In problem 25 we are asked to find the first Fibonacci number with a given number of digits. Actually, we are only asked to find which Fibonacci number it is (its index in the sequence of Fibonacci numbers), instead of the number itself. We’ve already visited Fibonacci numbers in problem 2, and had useful work there. For this problem, it will be helpful to note that the number of digits of $n$ can be found as $\lfloor \log_{10} n\rfloor + 1$, where $\lfloor x\rfloor$ denotes the “floor” function, equal to the greatest integer less than $x$ (on a not-particularly-related note, this isn’t the formula I would have used a week ago, glad I got that cleared up).

I decided to do some performance comparisons with this problem, with a few different versions of code. [GRR. WordPress seems to not be doing the sourcecode “tag” like I thought it should below. Or I’m messing something up…]

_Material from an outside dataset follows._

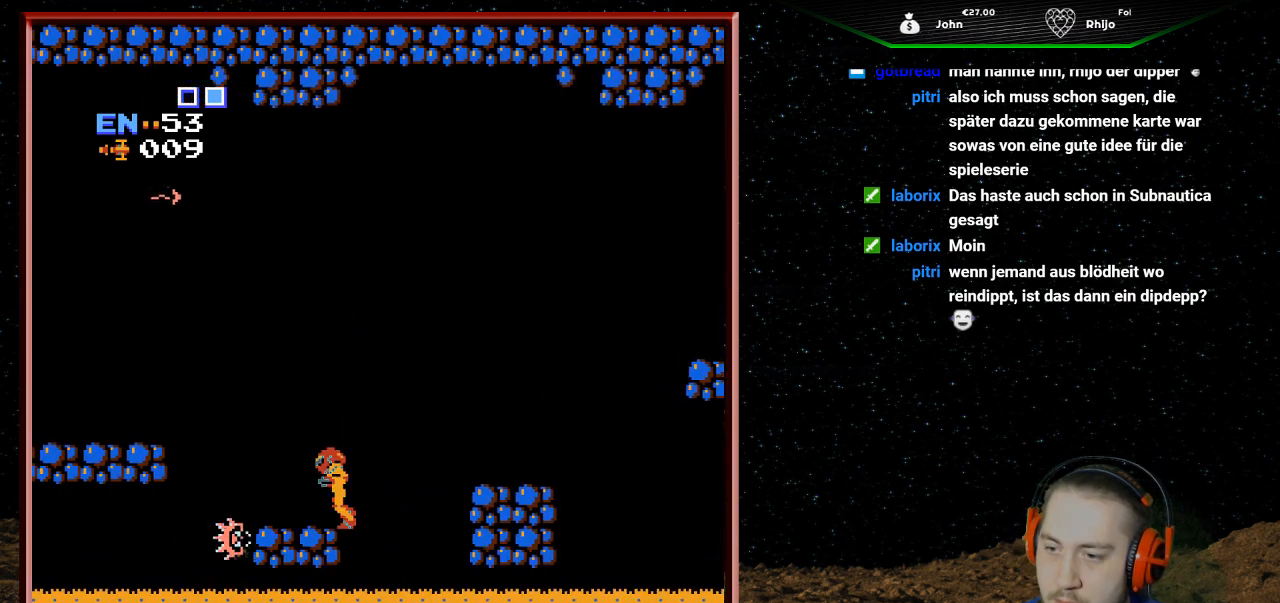
{"buttons": ["A", "DPAD_LEFT"], "events": [[167, "A", "up"], [267, "DPAD_LEFT", "up"], [300, "A", "down"], [300, "DPAD_LEFT", "down"]]}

In version 1, I’ll compute each Fibonacci number successively, using the recurrence relation, then calculate the number of digits until I’ve found a big enough number. My function looks like:

def solve(n):
ret = 1
prev, cur = 0, 1
while(cur &lt; 10**(n-1)):
prev, cur = cur, prev + cur
ret += 1
return ret

In the second version, I’ll compute the $n$-th Fibonacci number using the formula $F_n = \frac{1}{\sqrt{5}}\left(\left(\frac{1+\sqrt{5}}{2}\right)^2-\left(\frac{1-\sqrt{5}}{2}\right)^2\right)$
that was used last time we saw Fibonacci numbers. In fact, I’ll wrap that up into its own function, “digs_fib” that takes in an “n” and gives the number of digits of the appropriate Fibonacci number. Now my code is basically:
def fib(n):
""" The nth fibonacci number """
alpha = (1 + 5**.5) / 2
beta = (1 - 5**.5) / 2
return (1/5**.5) * (alpha**n - beta**n)
def digs_fib(n):
""" Number of digits of fib(n) """
return int(math.log(fib(n), 10)) + 1
def solve(n):
ret = 1
while(digs_fib(ret) &lt; n):
ret += 1
return ret

Of course, that second term in the formula is smallish, and raised to big powers it gets smaller, so we could maybe ignore it. And then we’re taking the log of products and powers, so we can use log rules to re-write the expression for the number of digits, without directly calculating the Fibonacci number. My “digs_fib” function changes to the following:
def digs_fib(n):
""" The approximate number of digits of the nth fibonum """
alpha = (1+5**.5)/2
return int(n*math.log(alpha,10)-.5*math.log(5, 10))+1

Finally, given a target number of digits $d$, we could just about solve for $n$ in $d \approx \lfloor n\log_{10}((1+\sqrt{5})/2) - \frac{1}{2}\log_{10}(5)\rfloor + 1$
and obtain $n\approx \dfrac{d-1+\frac{1}{2}\log_{10}(5)}{\log_{10}((1+\sqrt{5})/2)}$.
This means that given $d$ we can get an approximation to which Fibonacci number gives us that many digits in basically constant time. Now my “solve” is just
def solve(n):
num = n - 1 + .5*math.log(5, 10)
num /= math.log((1+5**.5)/2, 10)
return int(num+1) # round up, approximately

I ran each of these through my little performance evaluation script and came up with a reasonable graph. I could only go up to asking for 300 digits, because after that the second version fails, since the numbers are too big. The other versions have no problem at all going up to 1000 digits (and well beyond). But anyway, here’s my graph: You can barely see that constant time algorithm there along the $x$-axis. The scale of the $y$-axis is some linear change in actual time taken, but the shape of these graphs is what’s important anyway. Right?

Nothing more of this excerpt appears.